Не понравился ей и тот, к кому приехали. Конечно, он был хорош собой: словно отлитое из бронзы красивое загорелое тело, большие серо-зеленые глаза, — а повадками напоминал дикого кота. Портили его тоненькие, как у бонвиана, усики и набриолиненные сверх всякой меры черные, как нефть, волосы. Да и его поведение выдавало в нем явно ненормального субъекта, каких Гала насмотрелась в Париже среди сюрреалистов. К тому времени, как мы знаем, Дали достиг опасного предела в своем постоянном приближении к иррациональному. Прибывшие к нему гости были очень удивлены припадками беспричинного смеха, что внезапно обуревал художника. Он не мог остановить свой смех по полчаса и больше, и поначалу лишь недоумевавшие собеседники стали затем его откровенно жалеть, понимая, в чем дело. Вот что он сам по этому поводу писал:
«…Я хохотал до упаду в буквальном смысле этого слова, — приходилось ложиться, чтобы передохнуть. От смеха у меня начинало болеть внутри. Над чем я смеялся? Над чем угодно. Ну, например, вообразятся мне ни с того ни с сего три доблестных сутаноносца. И несется эта милая троица гуськом во всю прыть прямехонько к японскому мостику, каких в Царском Селе видимо-невидимо. И вот тут-то я как наподдам тому, что приотстал, — кругленькой этой коротышке, что как раз выкатывается с мостика на берег!»
Мой покойный приятель Георгий, внешне, кстати, очень похожий на Дали, был поражен подобным же недугом. Как-то мы пошли на прогулку. Был апрель, цвели беленькие первоцветы, пробивалась первая, молоденькая, нежная и трогательная травка на берегу реки вблизи старой плотины, где мы с ним и гуляли в погожий день. Он вдруг сел, разулся, снял носки и стал полоскать их в реке, при этом все время смеялся, низко нагнувшись к воде, где змеились от течения длинные водоросли. Когда я спросил его, отчего ему так весело, он показал на водоросли в воде и, не переставая хохотать, ответил: «Смотри, это же русалочьи волосы». Что он нафантазировал на эту тему и над чем смеялся, сказать трудно, но смех его сродни далианскому.

--------------------

#### [Набор заданий]
• 1. Изложите фрагмент о Дали в двух предложениях.
• 2. Продублируйте из фрагмента о Дали отрывок начиная со слов «Мой покойный приятель» вплоть до слов «его сродни далианскому.» включительно.

--------------------

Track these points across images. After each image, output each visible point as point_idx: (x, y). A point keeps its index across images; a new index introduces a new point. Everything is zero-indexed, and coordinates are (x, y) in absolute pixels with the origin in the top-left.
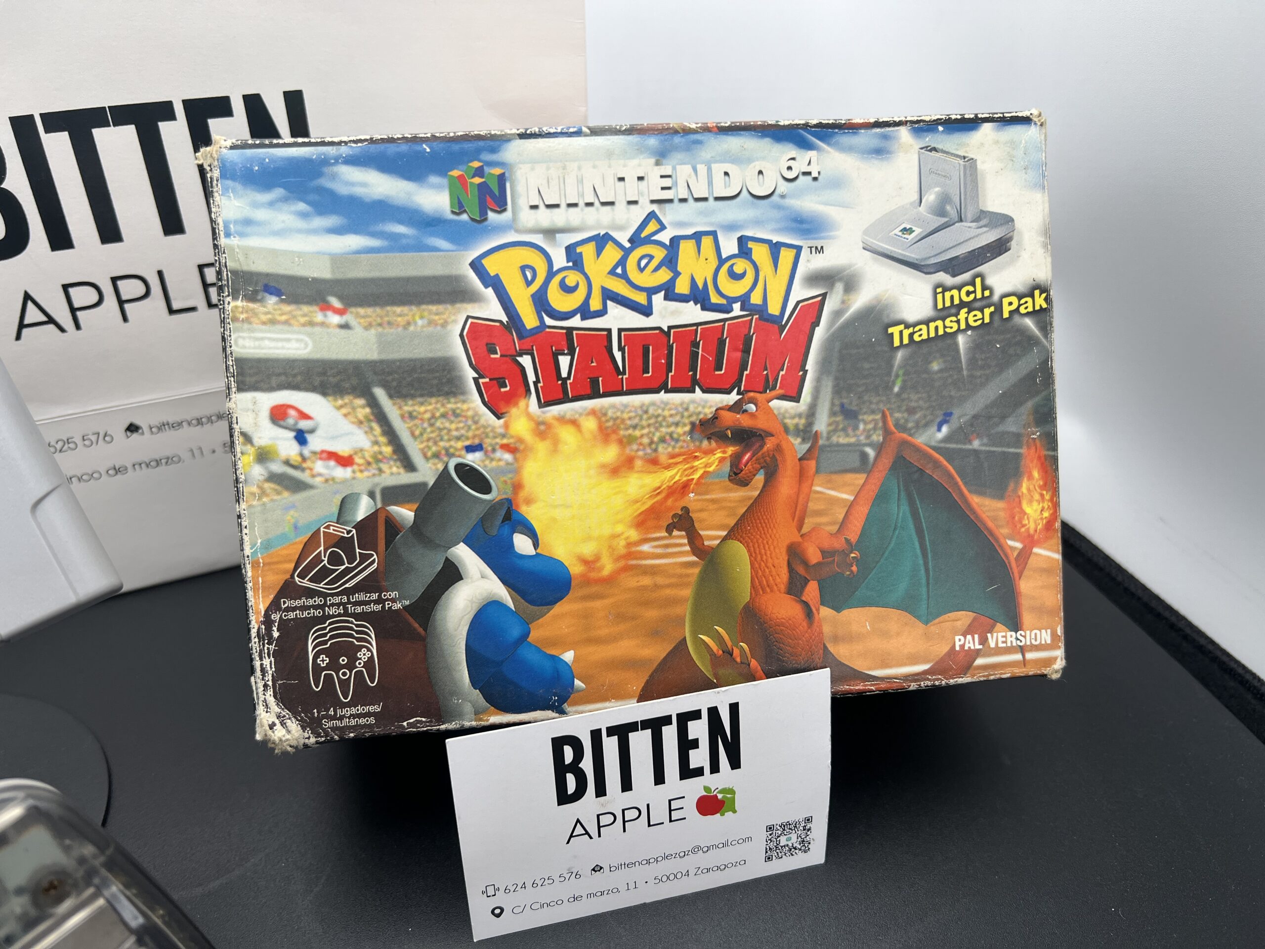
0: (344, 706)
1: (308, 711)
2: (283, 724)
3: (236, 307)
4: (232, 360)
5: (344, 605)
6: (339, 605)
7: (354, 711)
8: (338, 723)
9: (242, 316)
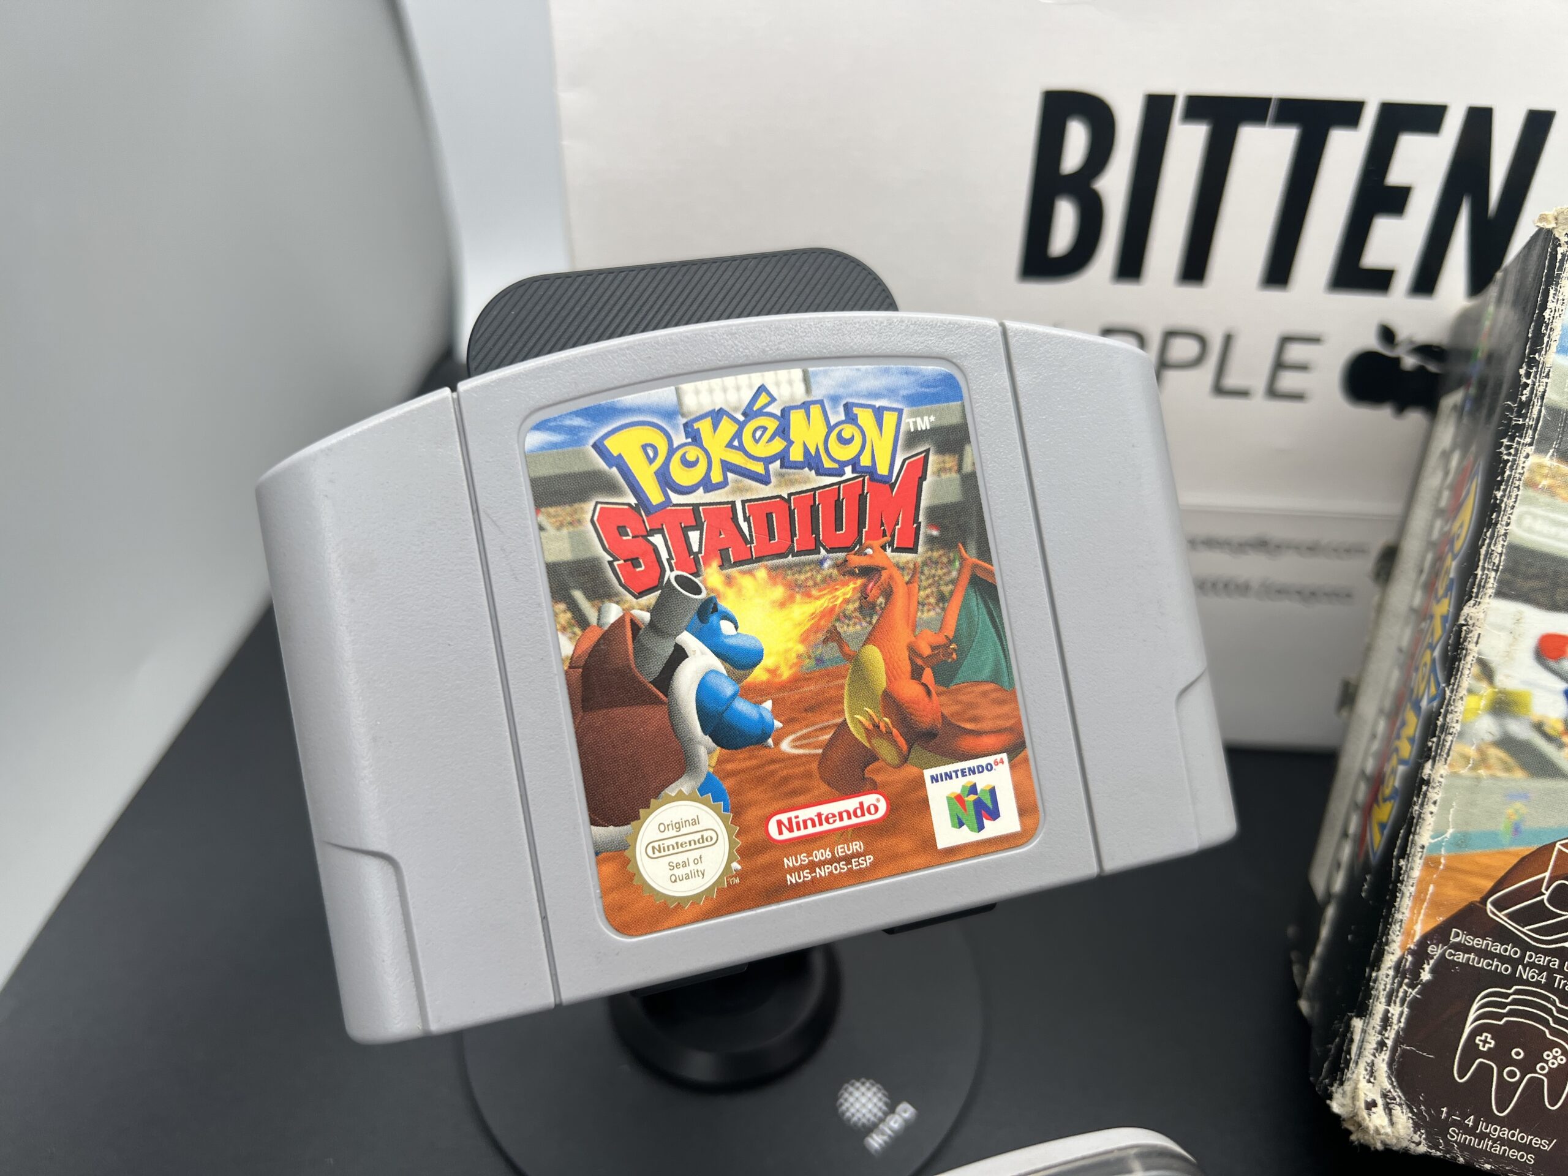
0: (1492, 1119)
1: (1434, 1105)
2: (1389, 1110)
3: (1541, 466)
4: (1503, 545)
5: (1551, 972)
6: (1542, 969)
7: (1506, 1133)
8: (1474, 1142)
9: (1545, 482)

--------------------

#### [Ответы по заданиям]
• 1. Гале не понравился Дали: при красивой внешности его портили тоненькие усики и сильно набриолиненные волосы, а поведение выдавало в нем ненормального субъекта, и гостей удивляли его припадки беспричинного смеха, длившиеся по полчаса и больше. Приводятся слова самого Дали о таком хохоте, а также рассказ о покойном приятеле Георгии, похожем на Дали, который на прогулке так же хохотал, полоща носки в реке и показывая на водоросли.

• 2.
Мой покойный приятель Георгий, внешне, кстати, очень похожий на Дали, был поражен подобным же недугом. Как-то мы пошли на прогулку. Был апрель, цвели беленькие первоцветы, пробивалась первая, молоденькая, нежная и трогательная травка на берегу реки вблизи старой плотины, где мы с ним и гуляли в погожий день. Он вдруг сел, разулся, снял носки и стал полоскать их в реке, при этом все время смеялся, низко нагнувшись к воде, где змеились от течения длинные водоросли. Когда я спросил его, отчего ему так весело, он показал на водоросли в воде и, не переставая хохотать, ответил: «Смотри, это же русалочьи волосы». Что он нафантазировал на эту тему и над чем смеялся, сказать трудно, но смех его сродни далианскому.